BRICS as Africa’s Shield Against Dollar Hegemony

Zoom in on South Africa—the gateway to the continent in the BRICS alliance. As the only African founding member since 2010, Pretoria isn’t just along for the ride; it’s steering Africa’s push toward financial independence, echoing the very challenges to petrodollar dominance that have toppled regimes elsewhere.

Remember Gaddafi’s gold dinar dream?

South Africa hosted the 2023 BRICS summit in Johannesburg, where the bloc expanded to include Egypt, Ethiopia, Iran, Saudi Arabia, and the UAE—bringing in key energy players and African voices. This positioned Africa, rich in minerals like gold, platinum, and rare earths, as a counterweight to dollar-dependent resource extraction.

South Africa’s role as the advocate for de-dollarization without the fireworks has not gone unnoticed in the US. Officials however have publicly downplayed a full-blown BRICS currency, calling hype around it “false” and focusing instead on practical alternatives: settling trades in local currencies like the rand, yuan, or ruble. By 2024, BRICS had shifted 65% of intra-bloc trade away from the dollar and euro, proving the model works without a dramatic overthrow. The US response was a laughable mudslinging that centered on white farmers bing persecuted and asylum being granted in the US, the intent here being to undermine the breadbsket that feeds South Africa. The thinly veiled headline grabbing attention was met with a diplomatic visit to the US to address the longstanding trade issues that had placed South Africa on the back foot during apartheid but that continue to strangle the economy to this day. The visit was a diplomatic disaster as the US president Donald Trump took it upon himsef to publically insult the South African president Cyril Ramaphosa on a number of issues, completely missing the opportunity to restore common ground with South Africa.

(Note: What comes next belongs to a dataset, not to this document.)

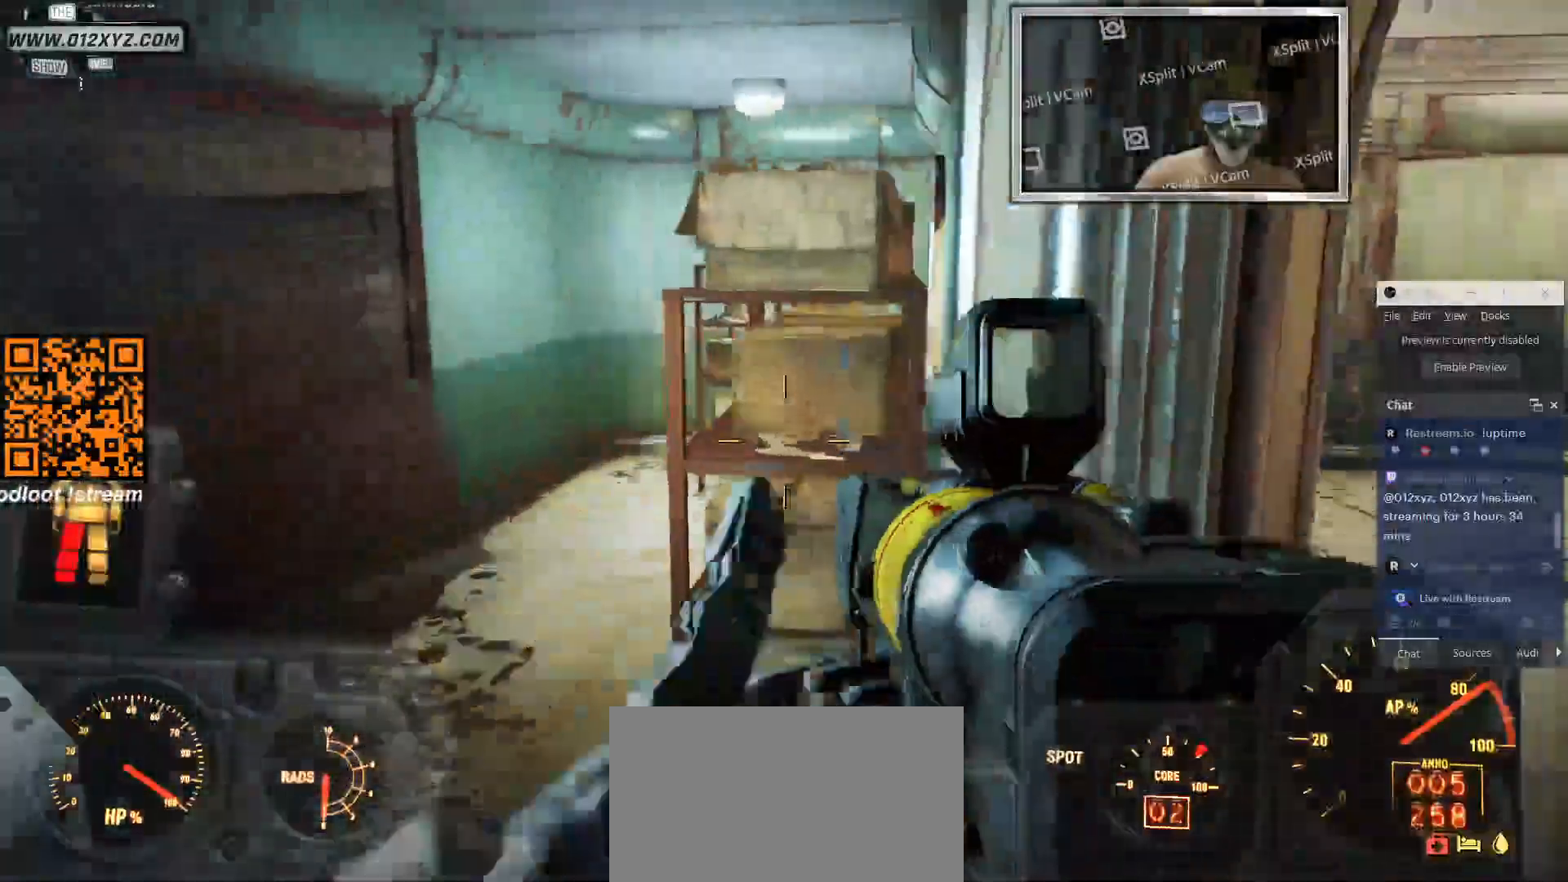
{"keys": ["a", "w"], "mouse": ["right"], "events": []}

Africa’s economies have long suffered under dollar hegemony, forcing SA into volatile exchange rates, debt traps from IMF loans, and sanctions that hit hard when challenging the system. South Africa, with its New Development Bank stake, is building parallels: blockchain-based payment systems and commodity-backed trades that sidestep SWIFT. Imagine African oil, gas, and minerals priced in a petroyuan or gold-linked mechanism—echoing Gaddafi, but with collective BRICS muscle.

Tied to Western markets, it avoids outright confrontation, emphasizing “diversification” over dethroning the dollar. Yet the pattern emerges: BRICS expansion under South African leadership isn’t charity; it’s an exit strategy for the Global South.37ddef As debt rises and rivals like China offer yuan-denominated loans, the bloc chips away at the protection racket.

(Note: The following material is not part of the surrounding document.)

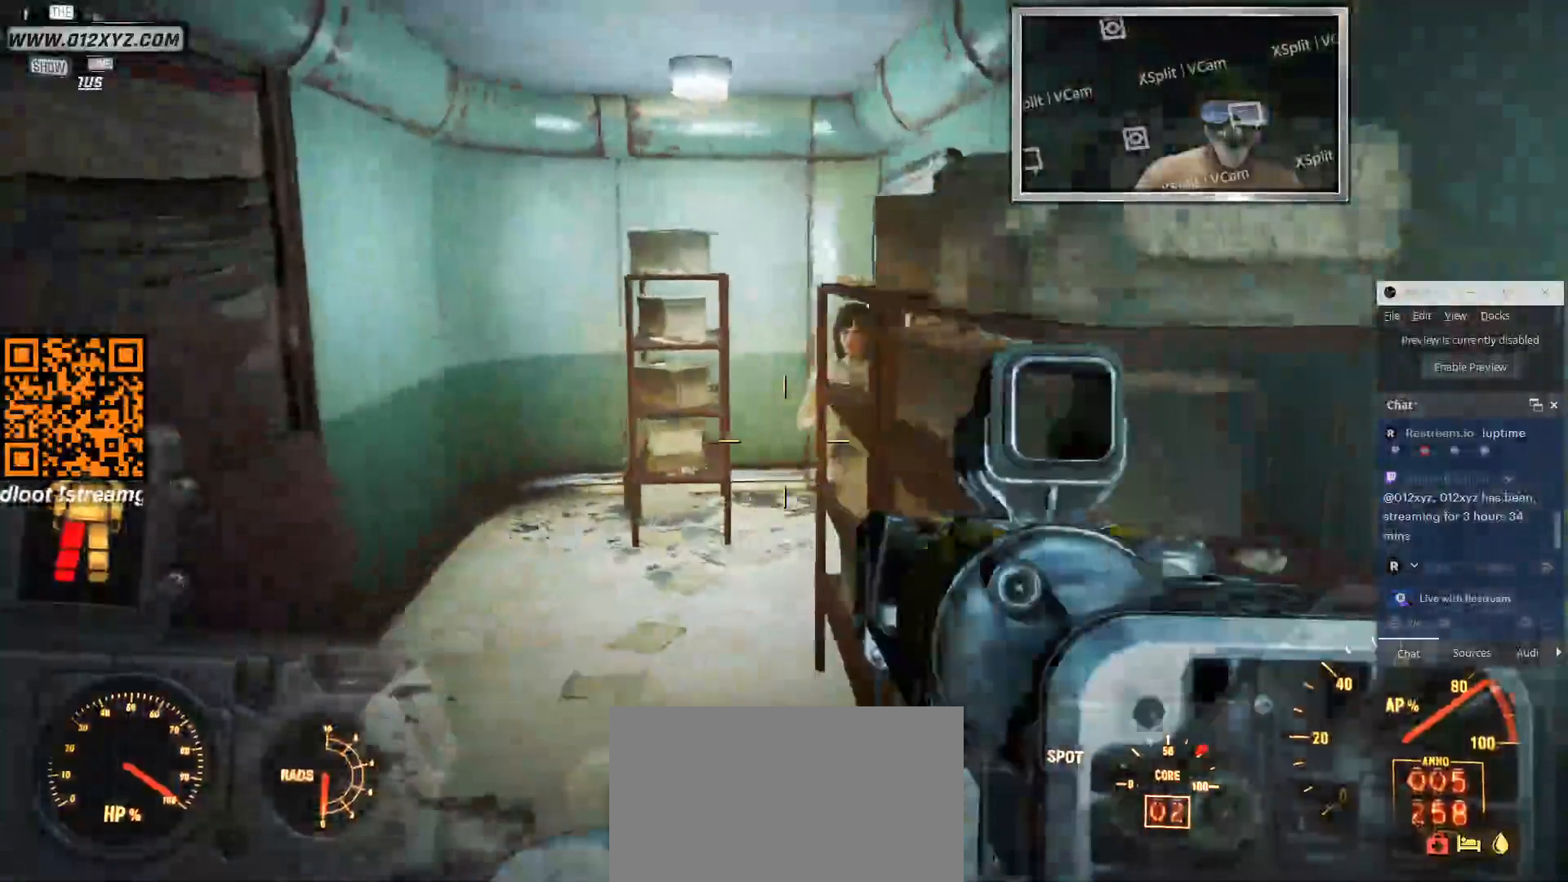
{"keys": ["a", "w"], "mouse": ["right"], "events": []}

If South Africa succeeds in mainstreaming non-dollar trades continent-wide, it could accelerate the empire’s late-stage slide—military overreach meets currency rivals, just as Dalio predicts. That is not a small thing. That is an empire collapse thing.

Once you notice the pattern, it becomes impossible to unsee. The dollar’s throne rests not just on trust, but on power. And power, as history repeatedly shows, is never permanent.